Ryker waited as Charlie inspected the last cluster of blasting holes the crew had drilled into the bridge’s asphalt and scanned the safety perimeter again, looking for Rachel. Everyone on the site was there, waiting for the final check, the all clear, the countdown.

But no Rachel.

He rested his hands at his hips and glanced down at Charlie, where his partner’s gloved hands checked every connection between the cylinders of RDX imbedded in the bridge’s roadway. Ryker would make the final check before they called it good, a double-tiered safety measure Marx had been pleased with—the first element of this whole fucking scene the guy hadn’t argued about.

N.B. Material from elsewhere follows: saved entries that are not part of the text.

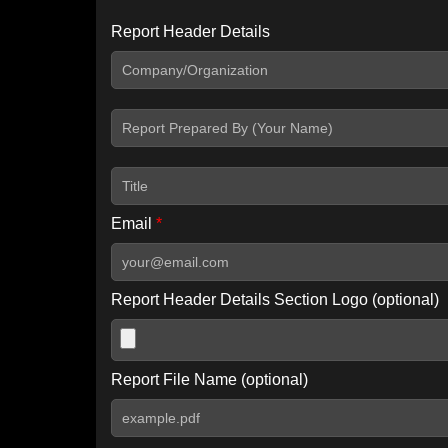
Report Header Details
Include Advanced DKIM search
Include IP Host location information
Including advanced options may increase scan time by 30-60
Email
*
Report Header Details Section Logo (optional)
Report File Name (optional)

He turned and looked toward Jax, positioned half a mile away on a wide flat spot on a hillside. Three Eurocopter Squirrels sat ready to lift off, cameras strapped to several different locations on each chopper. Marx stood nearby, arms crossed, watching Charlie and Ryker make their rounds. When he lifted binoculars to his eyes, Ryker flipped him the bird, then crossed his arms, and scanned the crowd again.

Still no Rachel.

The niggling sense of dread that had taken root the moment he’d left her cabin the night before after she’d finally fallen asleep deepened. He’d gone too far with his “what if.” He hadn’t heard from her all day, when he usually talked with her half a dozen times about job-related details. And she wasn’t the only one spooked by that little brain twist of his. Every time he pictured himself telling his men he was leaving them to go home to shack up with a chick, he felt sick with guilt. With failure.

But Rachel wasn’t just any chick.

“Looks good.” Charlie pushed to his feet and lifted his gaze to the horizon, where the sun had just started lowering in the sky. “How much time have we got?”

Ryker checked the sundial app on his phone. One Rachel had told him had been designed and created by Rubi. The script called for the scene to run at sunset. To make all three scenes match up on film so editors could cut and splice the three together to create a cohesive, realistic climactic car chase across the bridge, they had to run this blast and the final blast at the same moment in sunset as they’d filmed Wes speeding across the bridge three weeks ago, before Ryker had even landed in California. Which gave them a very small window for filming.

“Nineteen minutes.” He crouched and made the final check of the blasting caps and wires. Calculated the millisecond delays between each mini-blast in his head to make sure they would mimic automatic rifle fire. Reevaluated the angle of the drilling to verify the end result would appear as if the fire was coming from above and behind, where the choppers would have been if this were a real incident.

He took a deep breath and pulled the radio from his belt. “Chamberlin, we’re a go here.”

Jax acknowledged, and the pilots milling around him climbed into their choppers. Ryker and Charlie started toward the end of the bridge and the command post, where central communication and detonation had been set up.

“Hey,” Charlie said. “Think we could let Ray call out the countdown? He’s so jazzed about this blasting gig, I think he might be hooked.”